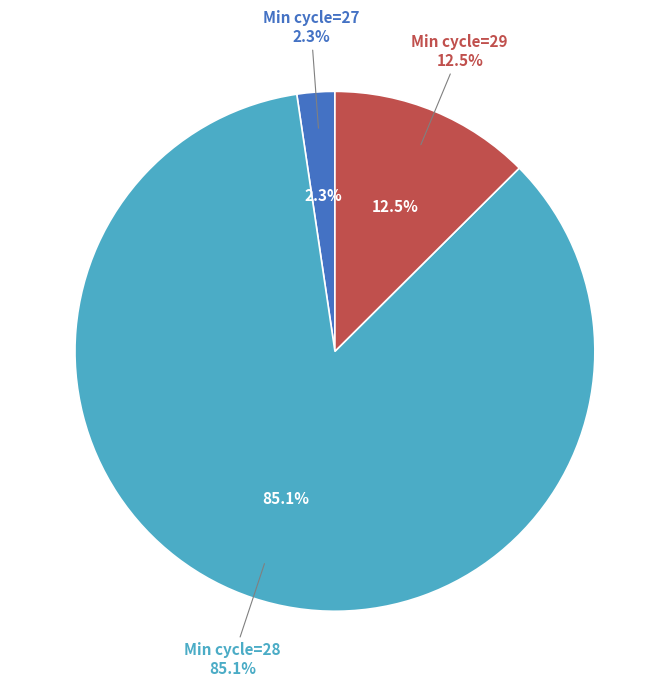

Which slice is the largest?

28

* * *

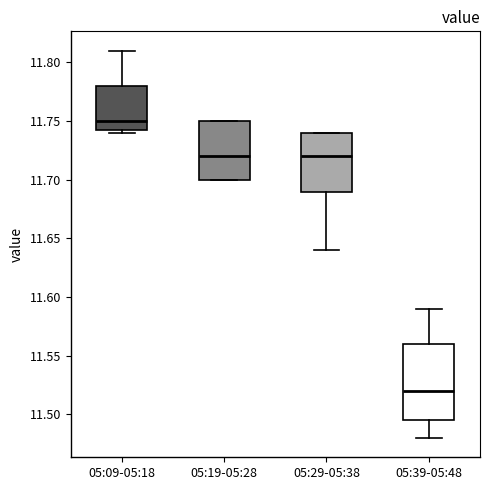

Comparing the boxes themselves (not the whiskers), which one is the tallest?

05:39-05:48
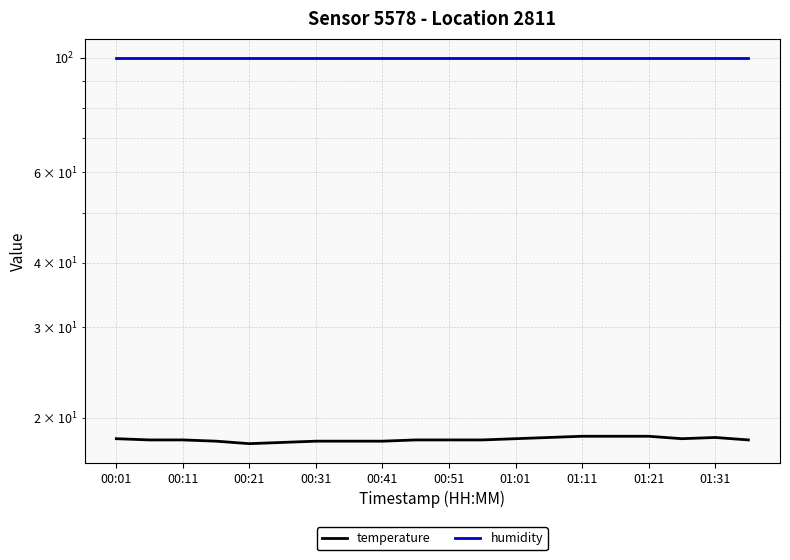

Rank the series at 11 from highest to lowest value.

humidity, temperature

...

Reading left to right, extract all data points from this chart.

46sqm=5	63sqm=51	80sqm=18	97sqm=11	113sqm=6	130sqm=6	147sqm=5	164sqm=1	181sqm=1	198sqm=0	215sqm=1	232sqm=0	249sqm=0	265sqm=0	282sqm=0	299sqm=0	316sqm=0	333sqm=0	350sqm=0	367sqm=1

#### Exercise prompt:
Count the lines in the entries above that contain the word "from", treating uppercase and lowercase as different, and give only the number.

#### Answer to this task:
2